Chickadee’s have a simple language, “Fee Bee” a sort of hello there, and they have distinct sounds for gaggle i.e. casual talk, warnings, quiet warnings, and more. All Chickadee variants share this trait with minor regional variants based on noise levels and altitude. Here’s a reference chart. They even have a severity rating in the # of DEEs they vocalize in their warning call. The closer the predator and riskier the situation, the more the # of DEEs. I’ve spoken to a few chickadees, and they respond and actively strike up a conversation. Try it with a bird calls app like Merlin.
For the most part, we can speak Chickadee. Since they’re social animals, language plays an important role in keeping the group safe and talking. “In a 2006 study by Freeberg, chickadees placed into large captive flocks used calls with greater information content compared to chickadees placed into small captive flocks, suggesting that the diversity of messages is greater in more complex social groups.”[source]
Without being into linguistics, you can surmise that a language exists, shared by all the individuals of a species (epigenetically encoded), adaptable with group size, and increases the individual’s odds of survival in the world. All this minus a universal grammar and other assertions from Chomsky.
Two questions to ponder over:
Supposing the chickadee population dramatically declines, could we program bots to take their place and fulfill their function to preserve the balance of nature?

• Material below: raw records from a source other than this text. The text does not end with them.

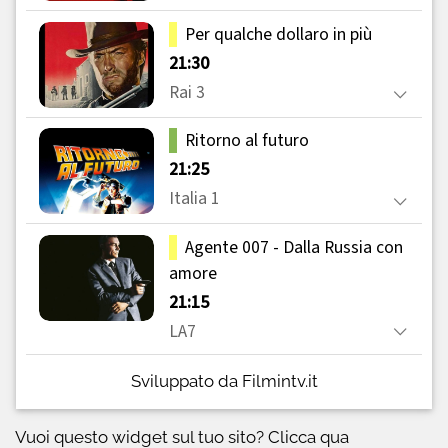
Sviluppato da Filmintv.it
Vuoi questo widget sul tuo sito?
Clicca qua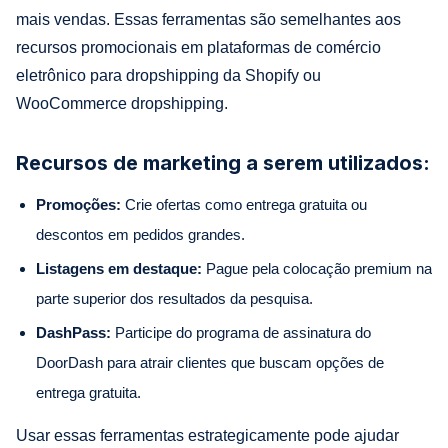
mais vendas. Essas ferramentas são semelhantes aos
recursos promocionais em plataformas de comércio
eletrônico para dropshipping da Shopify ou
WooCommerce dropshipping.
Recursos de marketing a serem utilizados:
Promoções:
Crie ofertas como entrega gratuita ou
descontos em pedidos grandes.
Listagens em destaque:
Pague pela colocação premium na
parte superior dos resultados da pesquisa.
DashPass:
Participe do programa de assinatura do
DoorDash para atrair clientes que buscam opções de
entrega gratuita.
Usar essas ferramentas estrategicamente pode ajudar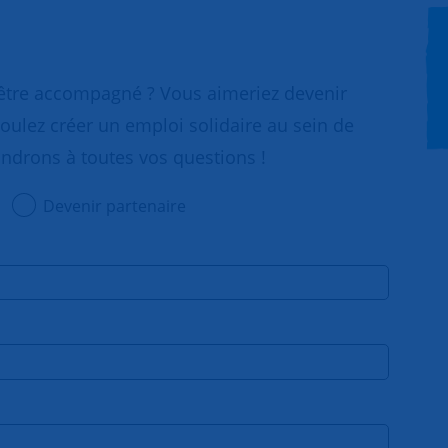
 être accompagné ? Vous aimeriez devenir
oulez créer un emploi solidaire au sein de
ondrons à toutes vos questions !
Devenir partenaire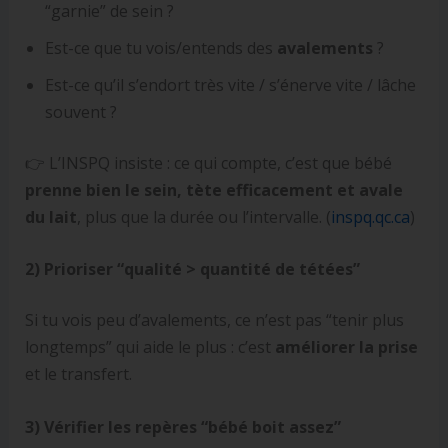
“garnie” de sein ?
Est-ce que tu vois/entends des
avalements
?
Est-ce qu’il s’endort très vite / s’énerve vite / lâche
souvent ?
👉 L’INSPQ insiste : ce qui compte, c’est que bébé
prenne bien le sein, tète efficacement et avale
du lait
, plus que la durée ou l’intervalle. (
inspq.qc.ca
)
2) Prioriser “qualité > quantité de tétées”
Si tu vois peu d’avalements, ce n’est pas “tenir plus
longtemps” qui aide le plus : c’est
améliorer la prise
et le transfert.
3) Vérifier les repères “bébé boit assez”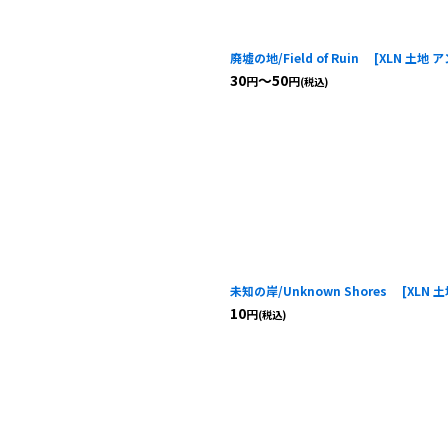
廃墟の地/Field of Ruin
[
XLN 土地 
30
～50
円
円
(税込)
未知の岸/Unknown Shores
[
XLN 
10
円
(税込)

What does it mean for a chickadee clone to be intelligent? What biological imperatives does the clone need to mimic to understand a natural born bird’s intrinsic motivation?
Language: General Intelligence
“If you beat a horse enough, it’ll confess to being a lion” - Hindi saying
Eventually, LLMs will beat out every eval you throw at it.
How do you go from LLM to true emergent intelligence? Well, it turns out that the number of GPUs, sensors, or, sadly, parameters in the model do not matter. Yes, there are efficiencies that need to be found in computing. Machines will help those efficiencies. Mostly though, humans will architect that through specialized code running through special-purpose chips.
What does it really mean for a program to be intelligent? Does the system have to present a new, as yet unseen consilient theory and supporting proof? for e.g., think outside the system like Gödel? Or does it need to solve the Twin-primes conjecture? There’s no rational explanation for it all, nor are there set expectations about intelligence.
Until then, we have alignment - mechanism design to predictably control autonomous systems.
A way to control and direct the chaos of combinatrics.
That’ll require a lot more exploring and inventing.